PROMPT:
Quote every line of the material below word for word, keeping each line as it is.

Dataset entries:
[Start of section]

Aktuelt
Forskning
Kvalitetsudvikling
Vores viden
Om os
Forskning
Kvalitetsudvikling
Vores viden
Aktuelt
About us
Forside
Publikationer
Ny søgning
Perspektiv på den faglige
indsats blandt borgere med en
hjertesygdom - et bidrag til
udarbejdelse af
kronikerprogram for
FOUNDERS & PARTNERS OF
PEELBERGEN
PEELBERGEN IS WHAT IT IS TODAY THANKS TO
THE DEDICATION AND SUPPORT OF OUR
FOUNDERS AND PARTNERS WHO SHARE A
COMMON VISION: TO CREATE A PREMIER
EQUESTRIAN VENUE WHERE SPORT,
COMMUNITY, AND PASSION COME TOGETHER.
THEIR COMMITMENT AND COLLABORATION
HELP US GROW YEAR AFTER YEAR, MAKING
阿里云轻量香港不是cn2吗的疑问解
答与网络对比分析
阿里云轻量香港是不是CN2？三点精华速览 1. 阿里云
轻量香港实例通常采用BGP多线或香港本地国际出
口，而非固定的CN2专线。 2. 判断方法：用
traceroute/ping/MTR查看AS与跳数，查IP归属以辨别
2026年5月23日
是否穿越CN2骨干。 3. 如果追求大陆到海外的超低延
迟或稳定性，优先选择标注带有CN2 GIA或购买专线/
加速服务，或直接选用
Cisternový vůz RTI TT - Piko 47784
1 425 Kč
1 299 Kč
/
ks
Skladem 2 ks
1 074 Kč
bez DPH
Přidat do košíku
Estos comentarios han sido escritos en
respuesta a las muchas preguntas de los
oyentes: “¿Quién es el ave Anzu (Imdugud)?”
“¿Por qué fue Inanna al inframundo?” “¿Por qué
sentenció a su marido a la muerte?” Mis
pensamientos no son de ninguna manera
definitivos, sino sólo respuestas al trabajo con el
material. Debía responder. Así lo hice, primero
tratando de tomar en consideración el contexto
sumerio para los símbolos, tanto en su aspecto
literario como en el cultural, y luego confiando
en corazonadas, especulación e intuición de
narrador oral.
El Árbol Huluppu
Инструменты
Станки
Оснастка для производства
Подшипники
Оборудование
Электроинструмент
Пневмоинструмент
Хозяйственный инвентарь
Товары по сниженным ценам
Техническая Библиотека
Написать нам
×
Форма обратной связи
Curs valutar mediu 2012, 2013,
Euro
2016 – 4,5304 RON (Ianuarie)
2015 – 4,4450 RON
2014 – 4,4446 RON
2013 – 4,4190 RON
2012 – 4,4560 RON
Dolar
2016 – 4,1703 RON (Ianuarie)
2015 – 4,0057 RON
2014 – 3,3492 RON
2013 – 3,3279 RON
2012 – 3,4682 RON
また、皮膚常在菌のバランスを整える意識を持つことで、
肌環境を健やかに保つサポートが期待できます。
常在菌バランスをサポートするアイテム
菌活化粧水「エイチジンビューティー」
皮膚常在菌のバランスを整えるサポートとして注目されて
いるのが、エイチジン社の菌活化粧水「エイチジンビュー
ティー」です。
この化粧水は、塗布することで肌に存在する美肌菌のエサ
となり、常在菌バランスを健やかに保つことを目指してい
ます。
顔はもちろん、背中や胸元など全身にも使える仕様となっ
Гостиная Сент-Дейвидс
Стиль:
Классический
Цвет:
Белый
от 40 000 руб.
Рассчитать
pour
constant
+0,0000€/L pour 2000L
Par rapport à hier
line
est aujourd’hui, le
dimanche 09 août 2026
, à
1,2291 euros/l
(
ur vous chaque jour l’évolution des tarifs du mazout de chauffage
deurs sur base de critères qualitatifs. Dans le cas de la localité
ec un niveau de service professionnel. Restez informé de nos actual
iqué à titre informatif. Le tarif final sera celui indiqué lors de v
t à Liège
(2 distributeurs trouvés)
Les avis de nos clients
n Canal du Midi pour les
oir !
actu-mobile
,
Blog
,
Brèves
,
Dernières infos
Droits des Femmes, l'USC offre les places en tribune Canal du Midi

[End of section]

WRITTEN RESPONSE:
Aktuelt
Forskning
Kvalitetsudvikling
Vores viden
Om os
Forskning
Kvalitetsudvikling
Vores viden
Aktuelt
About us
Forside
Publikationer
Ny søgning
Perspektiv på den faglige
indsats blandt borgere med en
hjertesygdom - et bidrag til
udarbejdelse af
kronikerprogram for
FOUNDERS & PARTNERS OF
PEELBERGEN
PEELBERGEN IS WHAT IT IS TODAY THANKS TO
THE DEDICATION AND SUPPORT OF OUR
FOUNDERS AND PARTNERS WHO SHARE A
COMMON VISION: TO CREATE A PREMIER
EQUESTRIAN VENUE WHERE SPORT,
COMMUNITY, AND PASSION COME TOGETHER.
THEIR COMMITMENT AND COLLABORATION
HELP US GROW YEAR AFTER YEAR, MAKING
阿里云轻量香港不是cn2吗的疑问解
答与网络对比分析
阿里云轻量香港是不是CN2？三点精华速览 1. 阿里云
轻量香港实例通常采用BGP多线或香港本地国际出
口，而非固定的CN2专线。 2. 判断方法：用
traceroute/ping/MTR查看AS与跳数，查IP归属以辨别
2026年5月23日
是否穿越CN2骨干。 3. 如果追求大陆到海外的超低延
迟或稳定性，优先选择标注带有CN2 GIA或购买专线/
加速服务，或直接选用
Cisternový vůz RTI TT - Piko 47784
1 425 Kč
1 299 Kč
/
ks
Skladem 2 ks
1 074 Kč
bez DPH
Přidat do košíku
Estos comentarios han sido escritos en
respuesta a las muchas preguntas de los
oyentes: “¿Quién es el ave Anzu (Imdugud)?”
“¿Por qué fue Inanna al inframundo?” “¿Por qué
sentenció a su marido a la muerte?” Mis
pensamientos no son de ninguna manera
definitivos, sino sólo respuestas al trabajo con el
material. Debía responder. Así lo hice, primero
tratando de tomar en consideración el contexto
sumerio para los símbolos, tanto en su aspecto
literario como en el cultural, y luego confiando
en corazonadas, especulación e intuición de
narrador oral.
El Árbol Huluppu
Инструменты
Станки
Оснастка для производства
Подшипники
Оборудование
Электроинструмент
Пневмоинструмент
Хозяйственный инвентарь
Товары по сниженным ценам
Техническая Библиотека
Написать нам
×
Форма обратной связи
Curs valutar mediu 2012, 2013,
Euro
2016 – 4,5304 RON (Ianuarie)
2015 – 4,4450 RON
2014 – 4,4446 RON
2013 – 4,4190 RON
2012 – 4,4560 RON
Dolar
2016 – 4,1703 RON (Ianuarie)
2015 – 4,0057 RON
2014 – 3,3492 RON
2013 – 3,3279 RON
2012 – 3,4682 RON
また、皮膚常在菌のバランスを整える意識を持つことで、
肌環境を健やかに保つサポートが期待できます。
常在菌バランスをサポートするアイテム
菌活化粧水「エイチジンビューティー」
皮膚常在菌のバランスを整えるサポートとして注目されて
いるのが、エイチジン社の菌活化粧水「エイチジンビュー
ティー」です。
この化粧水は、塗布することで肌に存在する美肌菌のエサ
となり、常在菌バランスを健やかに保つことを目指してい
ます。
顔はもちろん、背中や胸元など全身にも使える仕様となっ
Гостиная Сент-Дейвидс
Стиль:
Классический
Цвет:
Белый
от 40 000 руб.
Рассчитать
pour
constant
+0,0000€/L pour 2000L
Par rapport à hier
line
est aujourd’hui, le
dimanche 09 août 2026
, à
1,2291 euros/l
(
ur vous chaque jour l’évolution des tarifs du mazout de chauffage
deurs sur base de critères qualitatifs. Dans le cas de la localité
ec un niveau de service professionnel. Restez informé de nos actual
iqué à titre informatif. Le tarif final sera celui indiqué lors de v
t à Liège
(2 distributeurs trouvés)
Les avis de nos clients
n Canal du Midi pour les
oir !
actu-mobile
,
Blog
,
Brèves
,
Dernières infos
Droits des Femmes, l'USC offre les places en tribune Canal du Midi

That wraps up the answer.